Even veteran Africa correspondents considered the DRC “hard-core.” Lots of men with guns, few of them friendly, many fighting for control of the DRC’s mineral wealth—copper, gold, diamonds, oil, cassiterite—which was often extracted by slave labor. Journalists died in the DRC. So did dreams and, it sometimes seemed, humanity. The country was littered with abandoned palm and rubber plantations and crumbling missionary outposts. Grand plans to light up Africa with hydropower from the Congo River had stayed on the drawing boards for decades. Rape was the weapon of choice for the eastern militias, the Congolese army, and sometimes even UN peacekeepers. The riches in the ground attracted t
he worst type of business. There was a threat of bloodshed from the moment you arrived. In the east, you came across the militias the day you crossed the border. Flying into Kinshasa airport in the west in 2008, I picked up my bag to find it soaked with blood leaking from sacks of bushmeat spinning out on the carousel.

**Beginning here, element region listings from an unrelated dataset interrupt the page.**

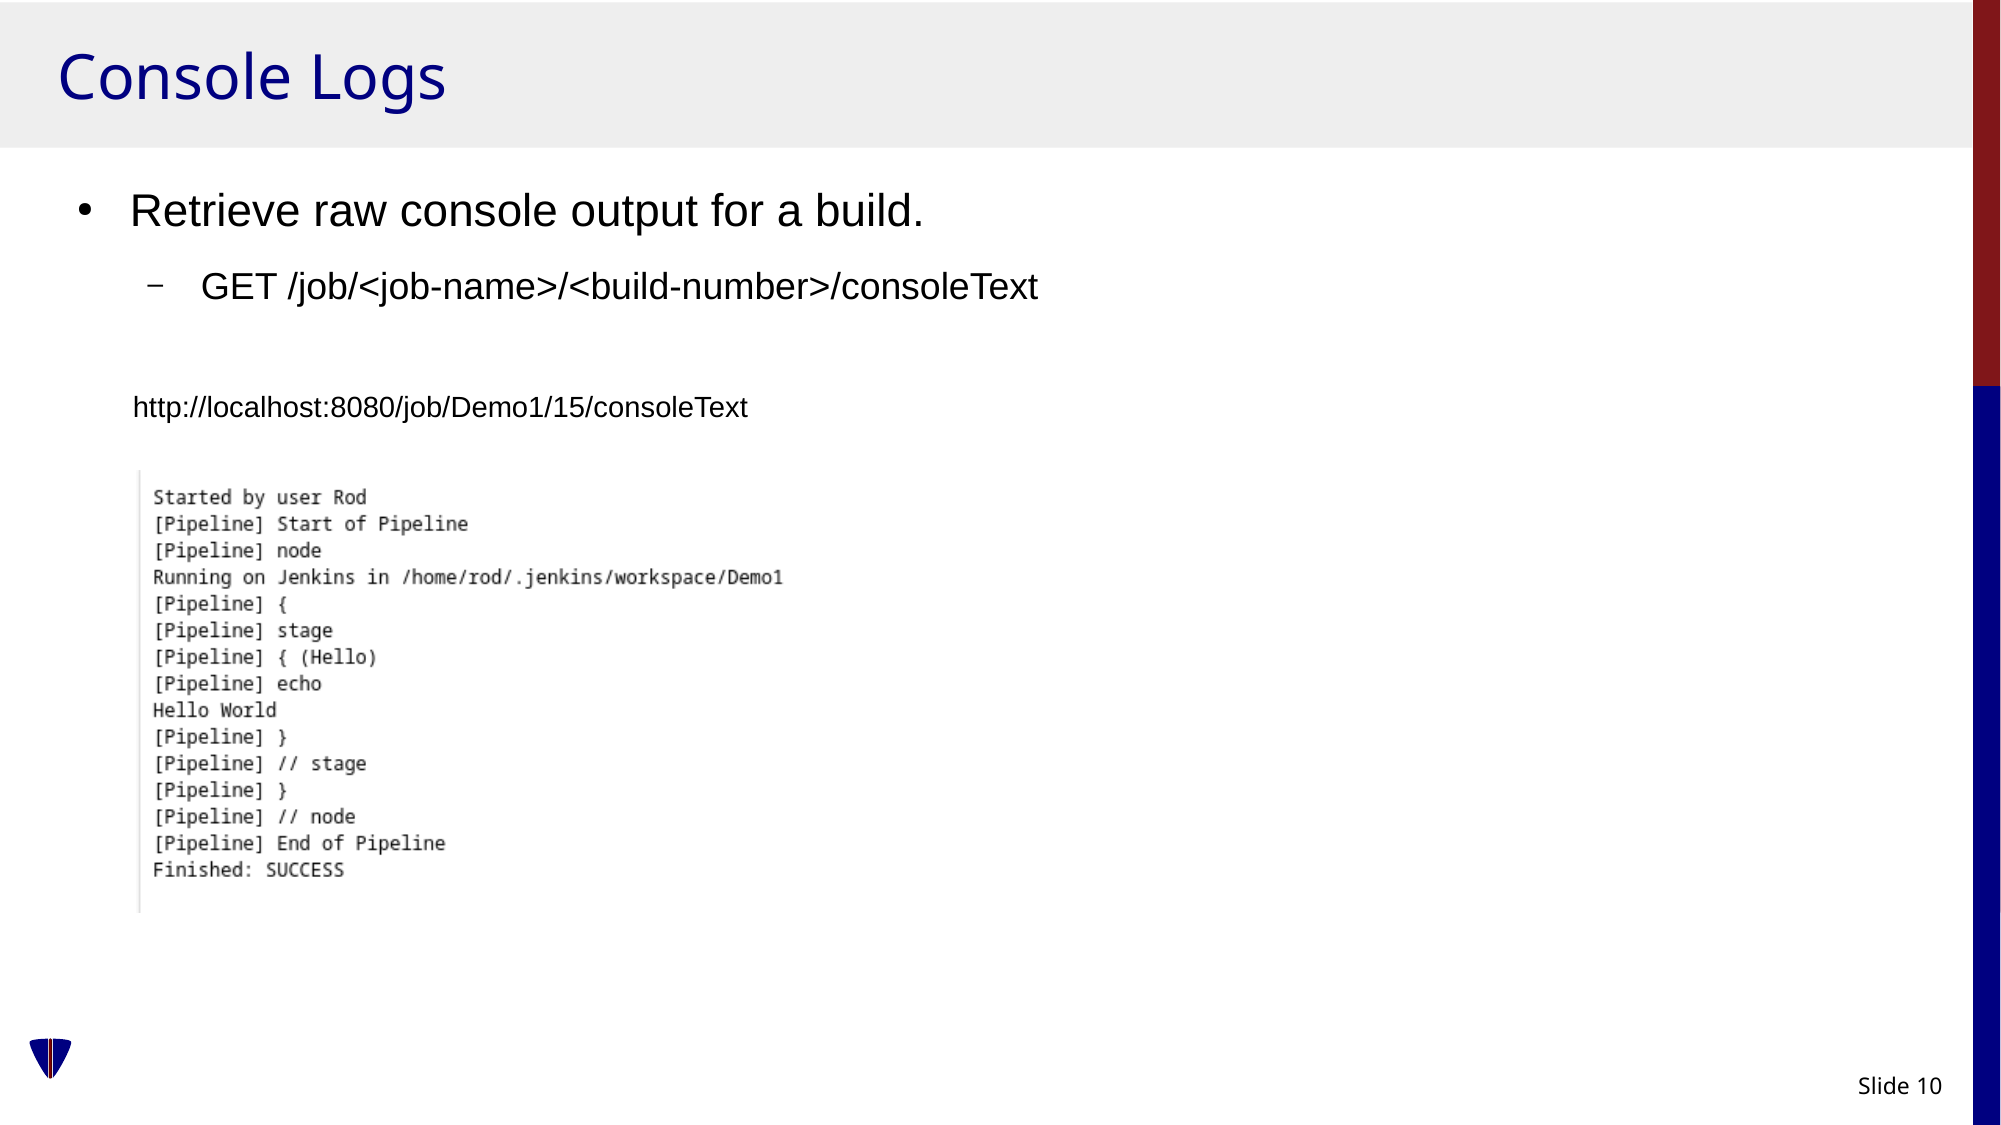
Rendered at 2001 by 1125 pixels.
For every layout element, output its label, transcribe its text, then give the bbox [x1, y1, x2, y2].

list Retrieve raw console output for a build. GET /job/<job-name>/<build-number>/consoleText [59, 177, 1093, 621]
picture [136, 470, 815, 914]
text_box http://localhost:8080/job/Demo1/15/consoleText [118, 383, 1034, 483]
title Console Logs [0, 2, 1973, 148]
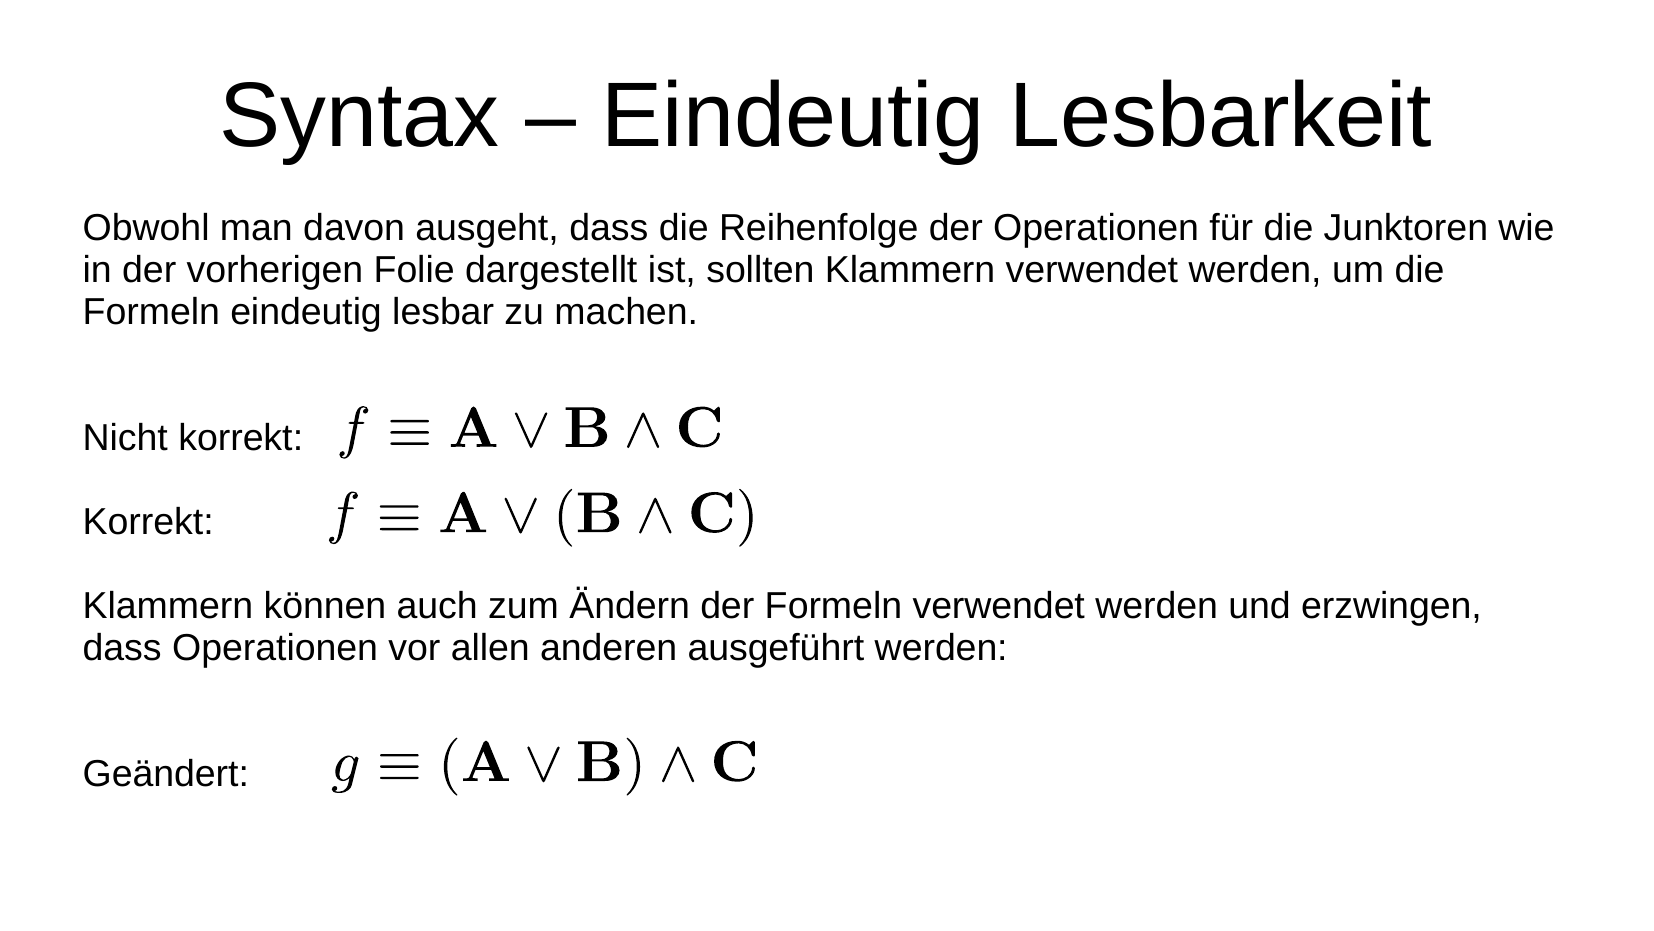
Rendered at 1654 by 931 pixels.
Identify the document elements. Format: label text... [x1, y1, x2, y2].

text_box [328, 488, 753, 547]
subtitle Obwohl man davon ausgeht, dass die Reihenfolge der Operationen für die Junktoren wie in der vorherigen Folie dargestellt ist, sollten Klammern verwendet werden, um die Formeln eindeutig lesbar zu machen. Nicht korrekt: Korrekt: Klammern können auch zum Ändern der Formeln verwendet werden und erzwingen, dass Operationen vor allen anderen ausgeführt werden: Geändert: [82, 195, 1571, 807]
text_box [331, 737, 755, 796]
text_box [339, 406, 720, 459]
title Syntax – Eindeutig Lesbarkeit [82, 37, 1571, 193]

The DRC was Chambers’s most daunting challenge. Thousands of miles of jungle, tens of millions of people, with nothing connecting them but footpaths and rivers. This was the route—by barge, dugout, bicycle, and finally porters—down which thirty-two million bed nets would have to travel. In 2008, I’d experienced one of the more remote areas of the DRC’s interior while on assignment to observe the creation of a new wildlife sanctuary for the bonobo, a cousin of the chimpanzee. I’d traveled to central DRC with a group of primatologists by a tiny private charter plane. After several hours flying over unbroken jungle, we touched down on a grass strip from where the only car around—a wrecked, doorless jeep—had taken us for three days down a bicycle track to the bonobos. After a few days, the plane’s pilot, who had promised to pick us up, radioed to say that the country had run out of aviation fuel and he was unable to fly. We eventually made it out by tying three dugouts together, strapping an outboard to the back of one, and coasting for six days downriver until we reached a town with an airport. The whole trip cost several thousand dollars.
All that to visit one place. Chambers’s campaign had to get everywhere in the DRC—because malaria was everywhere. The DRC government estimated its people suffered between sixty and one hundred million cases of the disease a year, which resulted in a hundred eighty thousand deaths. Out of all child deaths, 39 percent were from malaria. Dr. Benjamin Atua Matindii, head of the DRC’s malaria program, told me in June 2009 that just 10 percent of children with malaria and 7 percent of pregnant women received treatment, while bed-net coverage was 6 percent for children under five and 7 percent for pregnant women.